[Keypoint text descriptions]
........
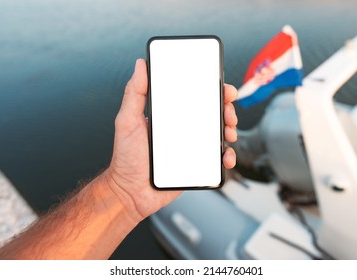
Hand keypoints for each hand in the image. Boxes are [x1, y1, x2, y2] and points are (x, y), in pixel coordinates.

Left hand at [104, 59, 237, 221]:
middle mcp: (182, 129)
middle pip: (211, 113)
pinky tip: (225, 156)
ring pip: (218, 134)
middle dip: (226, 109)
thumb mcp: (127, 121)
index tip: (222, 87)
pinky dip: (227, 156)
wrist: (130, 193)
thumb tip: (141, 65)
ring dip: (230, 129)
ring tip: (229, 132)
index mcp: (169, 116)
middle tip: (228, 112)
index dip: (211, 90)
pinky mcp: (196, 165)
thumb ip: (134, 93)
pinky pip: (217, 158)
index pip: (194, 97)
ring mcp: (190, 147)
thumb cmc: (126, 158)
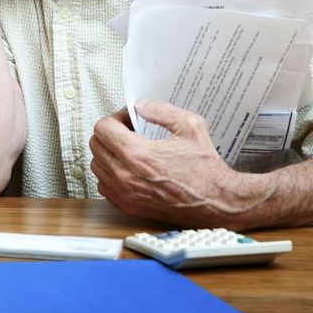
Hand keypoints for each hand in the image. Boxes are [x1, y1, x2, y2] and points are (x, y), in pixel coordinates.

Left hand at [89, 100, 264, 227]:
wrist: (217, 203)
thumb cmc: (206, 168)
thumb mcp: (190, 126)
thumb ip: (161, 110)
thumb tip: (140, 106)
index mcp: (138, 155)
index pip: (102, 128)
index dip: (115, 118)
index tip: (129, 119)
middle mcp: (126, 176)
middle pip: (95, 145)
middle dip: (110, 133)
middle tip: (129, 131)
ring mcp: (125, 194)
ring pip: (96, 166)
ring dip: (108, 153)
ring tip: (129, 149)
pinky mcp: (129, 207)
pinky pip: (104, 185)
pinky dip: (110, 174)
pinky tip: (129, 168)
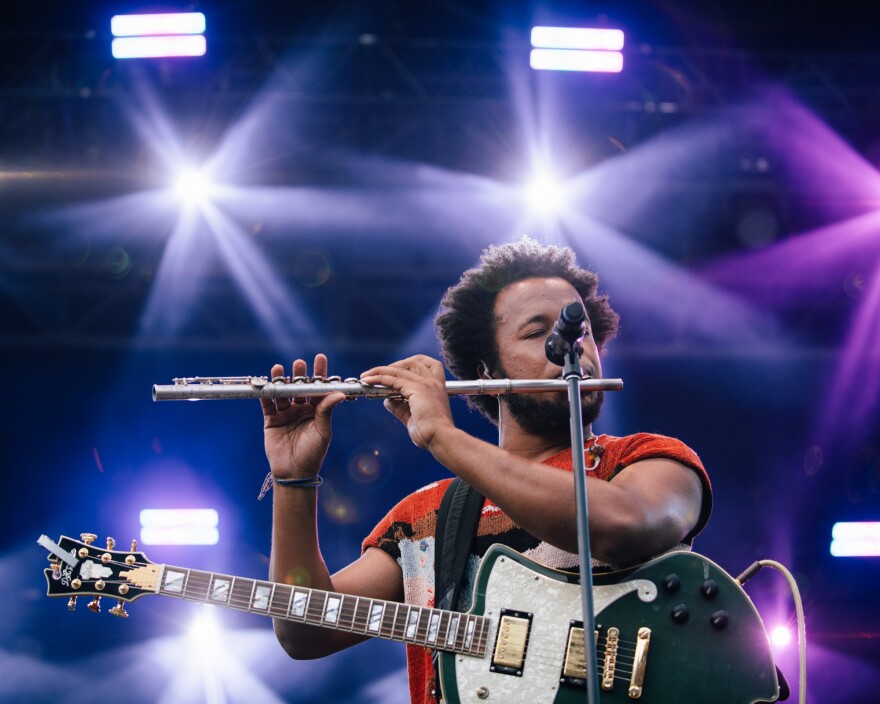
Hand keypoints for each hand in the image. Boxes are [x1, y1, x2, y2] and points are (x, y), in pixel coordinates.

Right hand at [261, 354, 345, 478]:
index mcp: (316, 410)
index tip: (320, 357)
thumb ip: (326, 410)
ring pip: (282, 393)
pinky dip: (266, 394)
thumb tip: (339, 393)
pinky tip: (266, 384)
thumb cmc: (313, 453)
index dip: (319, 373)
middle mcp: (301, 409)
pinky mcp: (271, 420)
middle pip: (299, 387)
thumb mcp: (322, 430)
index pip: (318, 388)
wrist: (294, 472)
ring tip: (279, 369)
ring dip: (281, 381)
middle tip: (299, 363)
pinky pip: (267, 404)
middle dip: (299, 374)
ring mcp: (285, 414)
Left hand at [360, 355, 454, 449]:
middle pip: (413, 361)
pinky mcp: (416, 389)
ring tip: (365, 376)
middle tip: (378, 374)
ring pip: (398, 370)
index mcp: (437, 387)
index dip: (410, 364)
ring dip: (379, 371)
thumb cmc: (431, 433)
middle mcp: (433, 382)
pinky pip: (392, 379)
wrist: (441, 438)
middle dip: (394, 366)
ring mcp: (425, 384)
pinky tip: (368, 381)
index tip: (396, 371)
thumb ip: (400, 407)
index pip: (427, 365)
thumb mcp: (412, 417)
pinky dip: (378, 379)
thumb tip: (387, 401)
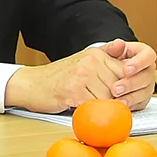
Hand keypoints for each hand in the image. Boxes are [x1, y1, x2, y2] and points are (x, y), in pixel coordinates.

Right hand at [5, 46, 127, 114]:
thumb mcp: (83, 59)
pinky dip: (90, 111)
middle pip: (118, 87)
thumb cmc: (58, 76)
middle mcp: (90, 62)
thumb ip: (105, 53)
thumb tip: (123, 44)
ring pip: (107, 98)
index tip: (117, 96)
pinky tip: (81, 108)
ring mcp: (81, 76)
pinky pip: (93, 106)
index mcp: (96, 54)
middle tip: (102, 104)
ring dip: (101, 107)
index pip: (125, 73)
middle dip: (113, 99)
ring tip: (90, 105)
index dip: (124, 88)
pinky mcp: (73, 91)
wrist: (31, 84)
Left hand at [102, 39, 156, 108]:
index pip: (148, 55)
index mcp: (142, 54)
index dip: (139, 63)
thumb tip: (119, 44)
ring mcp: (147, 84)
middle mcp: (147, 70)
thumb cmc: (109, 60)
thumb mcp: (108, 51)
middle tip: (116, 88)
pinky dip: (130, 104)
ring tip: (116, 98)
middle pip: (147, 76)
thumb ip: (112, 48)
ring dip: (130, 96)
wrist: (105, 73)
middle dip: (131, 83)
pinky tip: (120, 104)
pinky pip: (140, 102)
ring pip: (145, 91)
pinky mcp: (143, 98)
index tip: (126, 69)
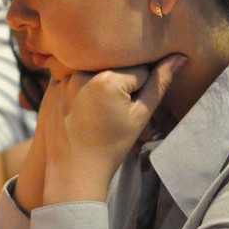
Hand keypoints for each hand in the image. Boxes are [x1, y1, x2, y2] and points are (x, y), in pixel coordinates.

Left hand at [37, 54, 185, 203]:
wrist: (73, 171)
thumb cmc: (110, 147)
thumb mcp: (140, 117)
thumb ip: (159, 84)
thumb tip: (179, 57)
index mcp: (107, 77)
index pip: (139, 70)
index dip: (140, 92)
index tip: (128, 112)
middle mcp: (81, 71)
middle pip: (114, 68)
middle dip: (120, 85)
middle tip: (112, 113)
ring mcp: (62, 78)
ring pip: (93, 72)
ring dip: (99, 84)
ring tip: (96, 113)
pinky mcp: (50, 86)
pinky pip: (73, 79)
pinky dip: (79, 89)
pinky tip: (80, 111)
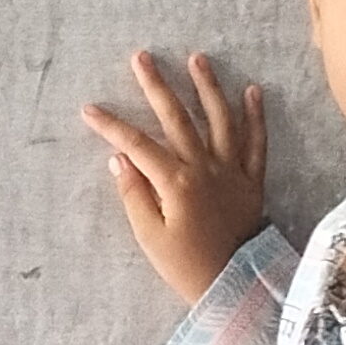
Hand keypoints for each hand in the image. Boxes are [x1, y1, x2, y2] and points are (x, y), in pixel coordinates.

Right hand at [80, 50, 267, 306]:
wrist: (238, 287)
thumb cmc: (186, 267)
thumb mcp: (150, 237)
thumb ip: (134, 194)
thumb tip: (118, 158)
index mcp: (175, 181)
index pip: (136, 144)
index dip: (111, 125)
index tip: (89, 109)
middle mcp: (204, 167)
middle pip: (177, 118)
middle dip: (157, 86)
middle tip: (142, 57)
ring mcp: (231, 171)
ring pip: (220, 120)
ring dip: (207, 87)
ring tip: (196, 59)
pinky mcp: (252, 181)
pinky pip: (256, 143)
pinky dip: (255, 116)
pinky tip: (252, 91)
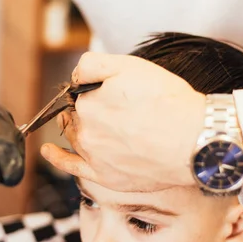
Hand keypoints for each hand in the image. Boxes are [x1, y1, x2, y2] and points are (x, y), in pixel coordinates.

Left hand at [40, 52, 205, 191]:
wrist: (195, 141)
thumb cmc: (169, 102)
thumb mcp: (130, 65)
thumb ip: (91, 64)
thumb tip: (74, 75)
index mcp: (88, 103)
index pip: (79, 93)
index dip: (94, 89)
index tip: (112, 91)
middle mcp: (85, 131)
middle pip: (77, 115)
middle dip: (88, 108)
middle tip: (115, 108)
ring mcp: (93, 156)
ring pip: (76, 136)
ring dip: (79, 128)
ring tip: (100, 125)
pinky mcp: (104, 177)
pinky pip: (70, 166)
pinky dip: (56, 158)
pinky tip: (47, 151)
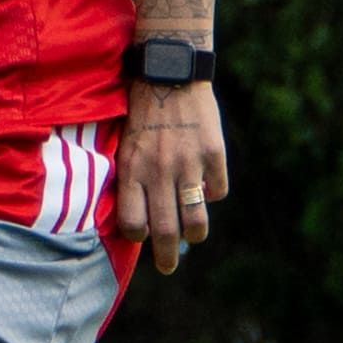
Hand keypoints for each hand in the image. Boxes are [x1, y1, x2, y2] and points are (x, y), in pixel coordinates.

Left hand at [111, 81, 229, 271]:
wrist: (169, 74)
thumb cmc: (141, 111)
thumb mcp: (126, 144)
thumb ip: (132, 178)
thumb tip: (140, 216)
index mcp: (132, 170)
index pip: (133, 222)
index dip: (138, 235)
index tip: (142, 236)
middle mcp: (159, 171)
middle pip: (165, 230)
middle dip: (166, 256)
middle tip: (167, 267)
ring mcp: (188, 164)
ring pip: (196, 219)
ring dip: (195, 234)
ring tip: (193, 236)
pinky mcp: (213, 154)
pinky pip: (217, 190)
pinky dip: (212, 194)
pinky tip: (206, 188)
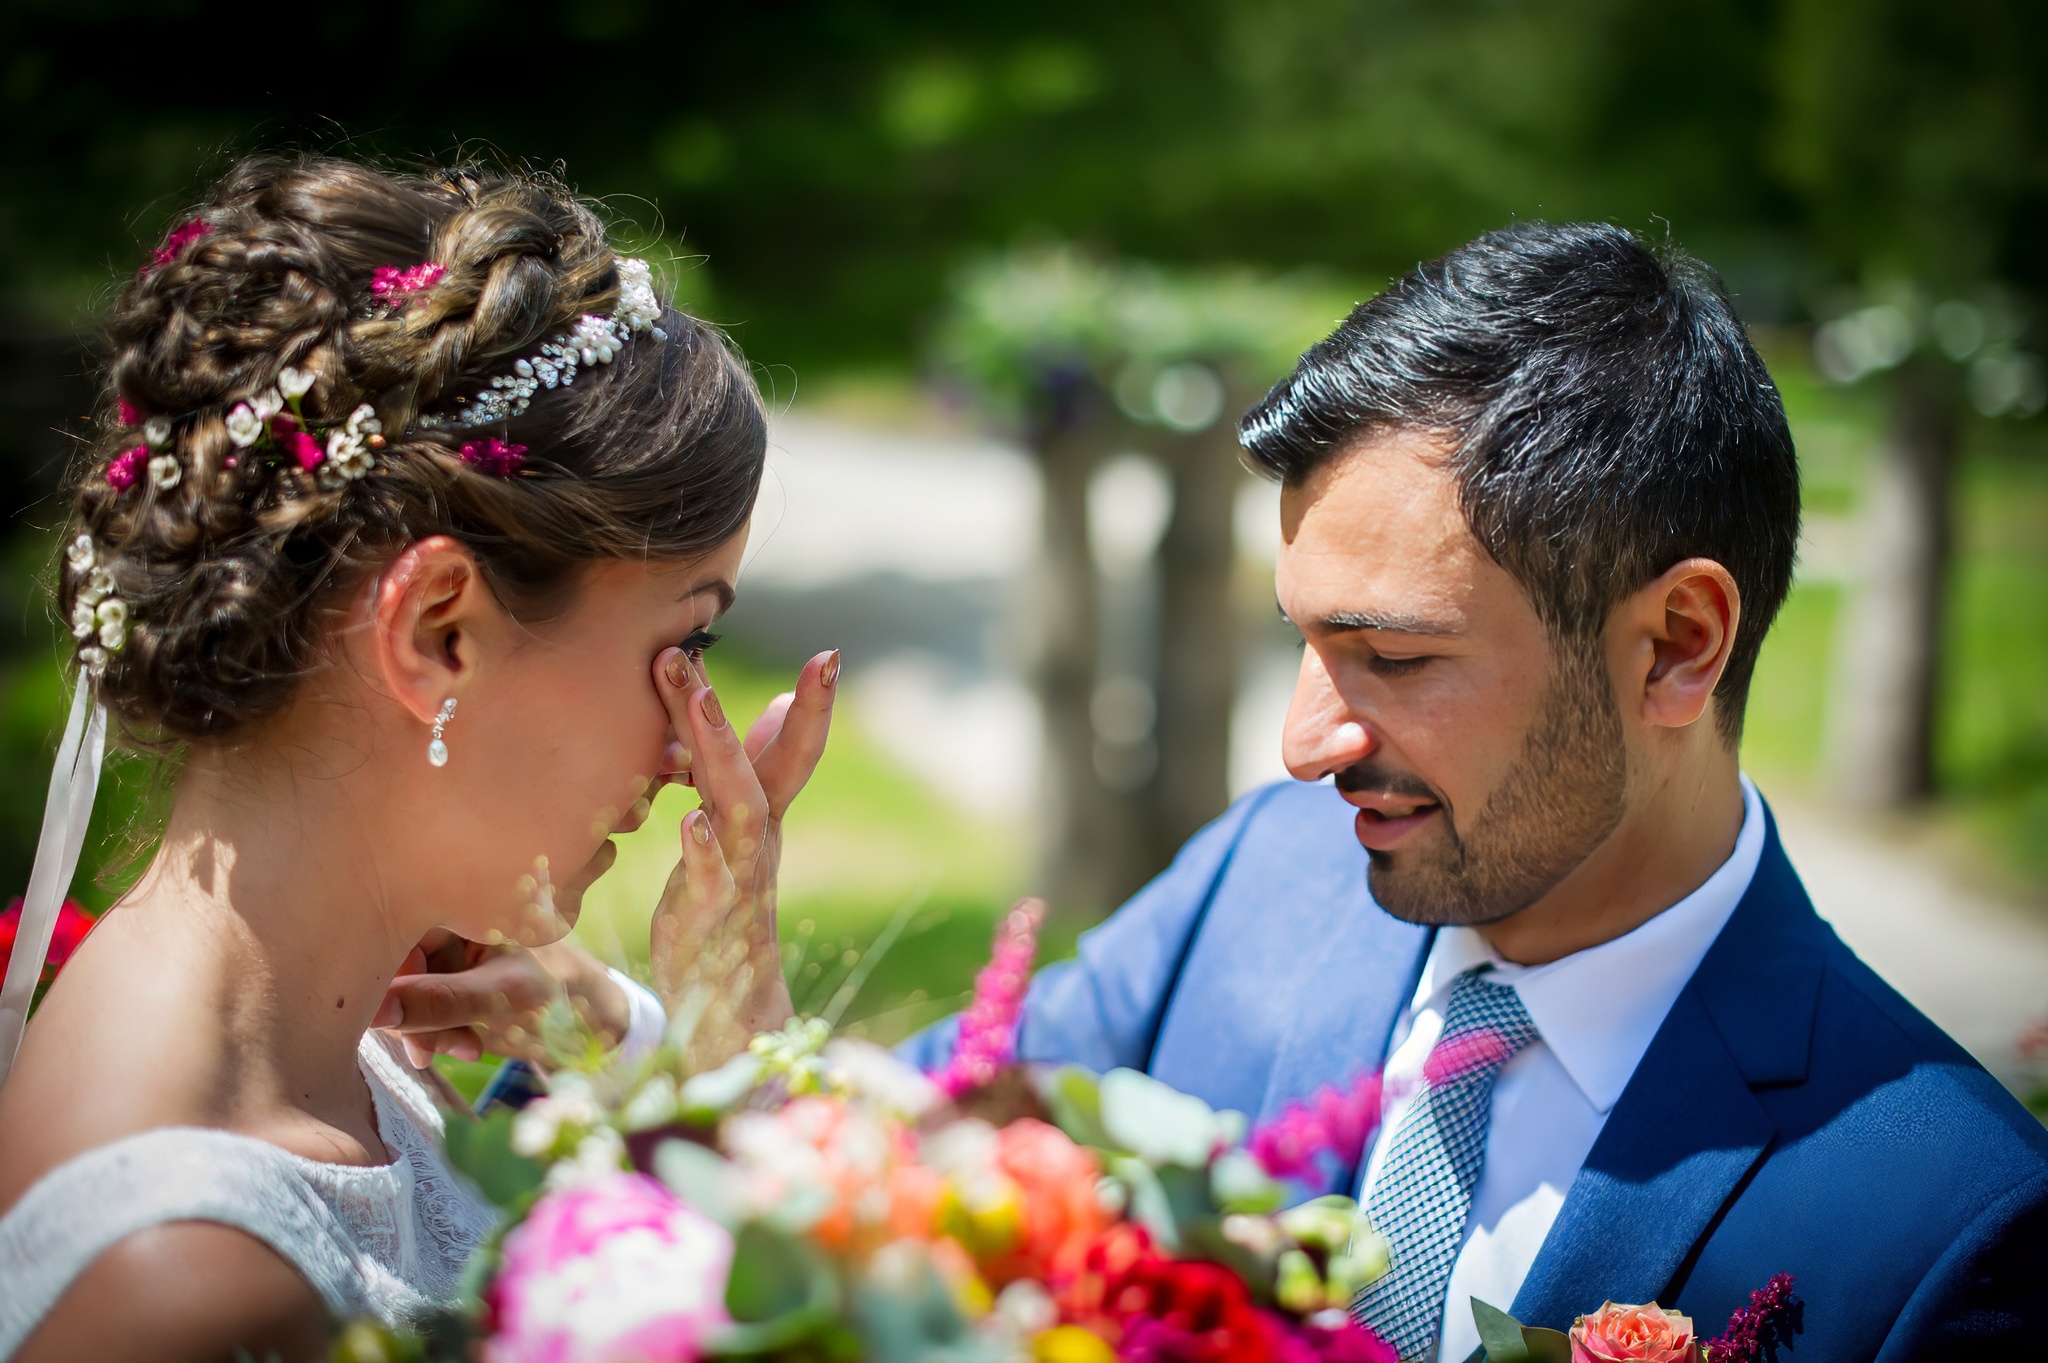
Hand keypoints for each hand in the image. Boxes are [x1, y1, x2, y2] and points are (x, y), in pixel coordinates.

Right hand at [374, 930, 630, 1067]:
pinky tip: (467, 1046)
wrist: (599, 1021)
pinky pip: (424, 1003)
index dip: (390, 977)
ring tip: (464, 1048)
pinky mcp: (454, 980)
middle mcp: (457, 920)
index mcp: (471, 902)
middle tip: (428, 1050)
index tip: (392, 1020)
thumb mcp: (500, 998)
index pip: (400, 930)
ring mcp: (454, 951)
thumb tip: (375, 1011)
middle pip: (400, 963)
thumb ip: (439, 1002)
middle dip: (411, 1009)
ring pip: (408, 988)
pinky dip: (437, 1029)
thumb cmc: (563, 994)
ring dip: (425, 1025)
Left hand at [649, 647, 837, 1068]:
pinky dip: (704, 851)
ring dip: (716, 750)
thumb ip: (760, 767)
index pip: (791, 749)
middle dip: (726, 705)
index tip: (829, 654)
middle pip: (754, 764)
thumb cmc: (729, 904)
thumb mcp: (744, 829)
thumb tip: (782, 707)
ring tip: (697, 704)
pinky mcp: (708, 914)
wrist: (731, 1002)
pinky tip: (691, 823)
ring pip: (735, 805)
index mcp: (762, 814)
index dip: (813, 705)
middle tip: (690, 651)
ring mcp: (738, 874)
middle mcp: (758, 837)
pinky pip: (711, 879)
........
Across the records above, show each line containing the word "wrist".

wrist: (130, 193)
wrist: (217, 203)
wrist: (294, 472)
wrist: (441, 438)
wrist: (31, 84)
wrist: (105, 73)
wrist: (73, 171)
wrist: (238, 287)
wrist: (195, 141)
wrist: (169, 74)
wrist: (599, 1021)
wrist: (731, 1002)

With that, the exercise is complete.